Showing posts with label sicily. Show all posts
Showing posts with label sicily. Show all posts

9.22.2010

Food Read: Palmento

Last week I was fortunate enough to attend a wine tasting and book signing with Robert Camuto, author of the 2010 book Palmento: A Sicilian Wine Odyssey. The tasting featured the wines (and real live winemakers) from two of the wineries highlighted in the book, which chronicles the evolving wine scene in Sicily. The wines were interesting - something like a wine nerd's dream, as they departed significantly from the usual styles in their utterly unaltered Mt. Etna-ness. Well, actually, though the Mt. Etna terroir undoubtedly contributes, "unaltered" is probably the key here. The wines are raw, minerally, acidic, fruity, oxidized...and strangely attracting. These are wines that have practically made themselves in how unmanipulated they are. Interesting.

Also interesting is Camuto, who can claim Sicilian roots, but was born in New York, has lived in Texas, and now resides with his wife in southern France (his book on French wine country, Corkscrewed: Adventures in the New French Wine Country, is next on my list). Sometime mid-tasting, Camuto wandered over to my end of the counter and was generously forgiving in his evaluation of the amateur explanation of wine regions and their varietals that I was imparting upon my beer-centric countermate. We had a lovely conversation, at the end of which I found myself with my very owned signed copy of Palmento (which I purchased, of course).

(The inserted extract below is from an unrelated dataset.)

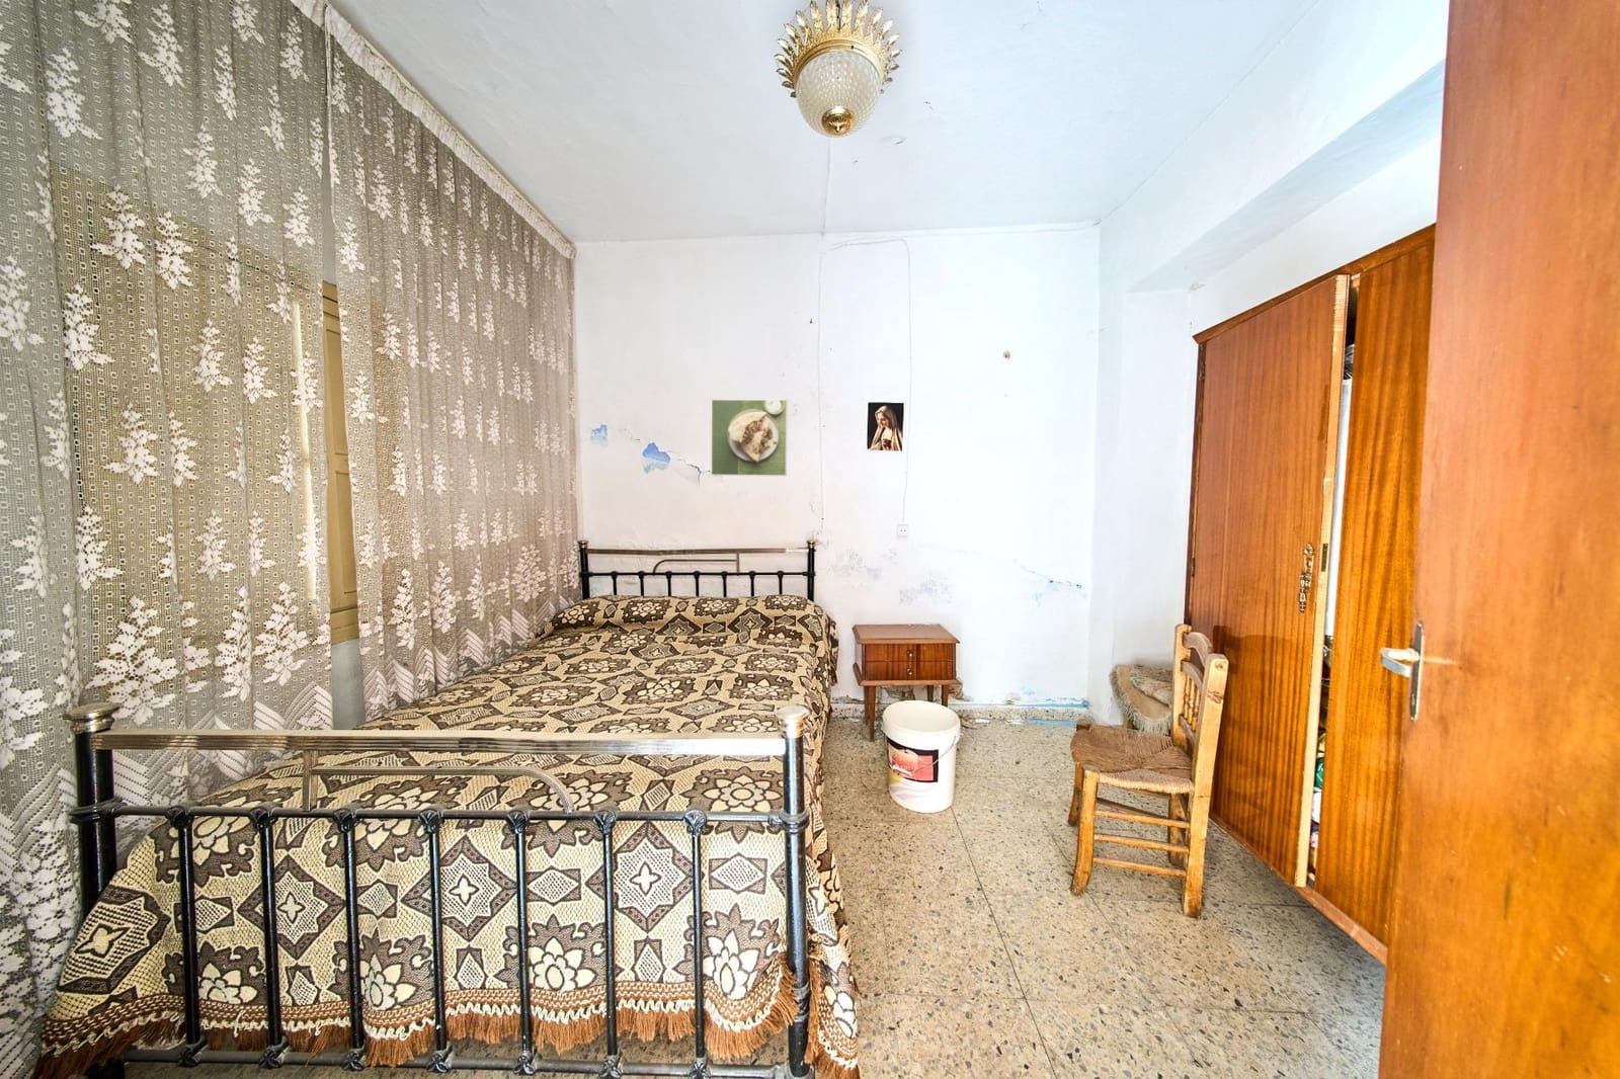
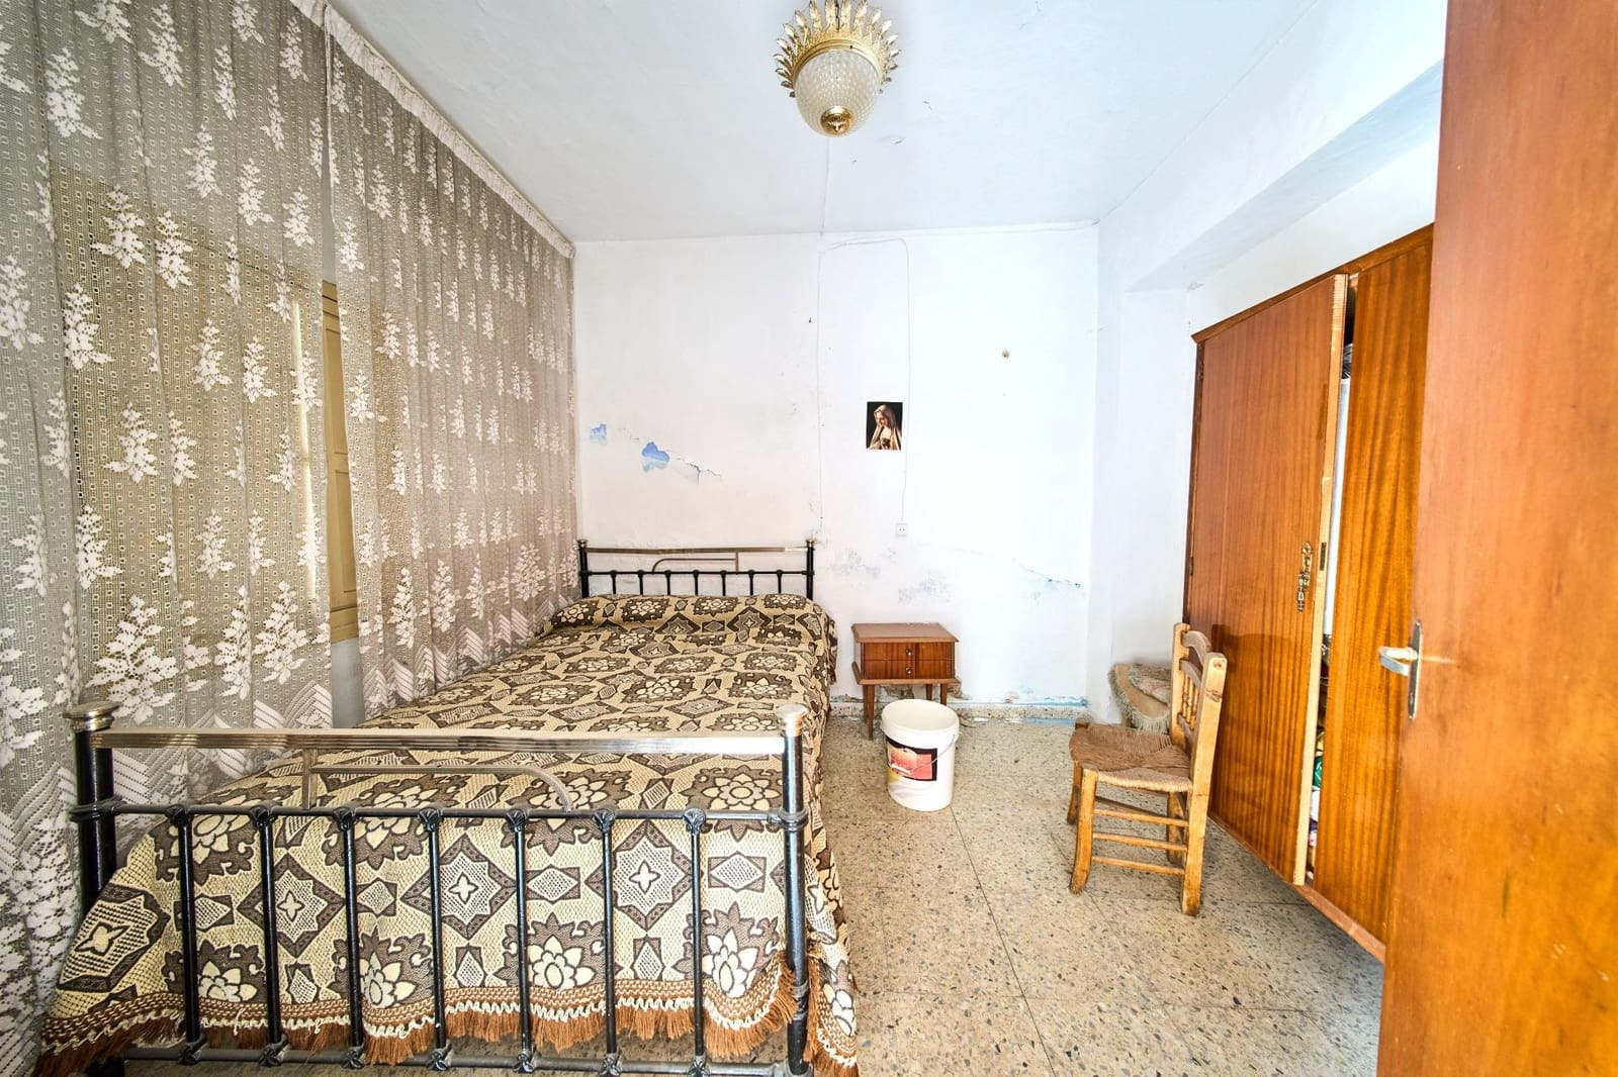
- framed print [709,399,789,477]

The next day, on the plane to California, I found out just how fortunate I'd been. If Camuto is pleasant in conversation, his writing is twice as captivating. This is not a stuffy wine book, but rather wine lit, a foodie read, and travel writing all in one. Camuto's descriptions of food are like poetry. His accounts of the countryside, the wine, the weather, the people - are all shockingly vivid. The end result is a tome that will make you want to immediately travel to Sicily, or at least to wine country, and that really makes that wine information stick. How can you forget the details of making fine Marsala once you've read about its modern caretaker? I read the whole book over the weekend. My only regret? That I wasn't able to read it before the tasting, so that I could have appreciated the experience all the more.

1.31.2009

Wine of the Week: Cusumano Nero D'Avola 2007

When I heard wine expert Joshua Wesson refer to Nero D'Avola as the "next big thing" on a recent episode of The Splendid Table, I immediately knew that a bottle of it was in my future. The grape is a native of Sicily, and still relatively unknown (read: affordable). I found Cusumano's 2007 vintage at my local wine shop for about $12. The young wine is a deep purple color, with an aroma of red fruit and not a little alcohol on the nose. I read several reviews that also referred to an aroma of juniper berries, but I had a hard time picking that up through the alcohol. I found the wine to be medium- to full-bodied, with noticeable tannins and a medium, crisp finish. In terms of taste, it seemed to me that a lot of the fruit got lost behind the tannins, acid, and alcohol. I picked up a strawberry flavor, but the wine seemed a little tight, which is not surprising, since it is so young. Overall, I found the wine to be just okay, but I suspect there is a lot more to it and would like to try decanting it in order to bring out more of the flavors.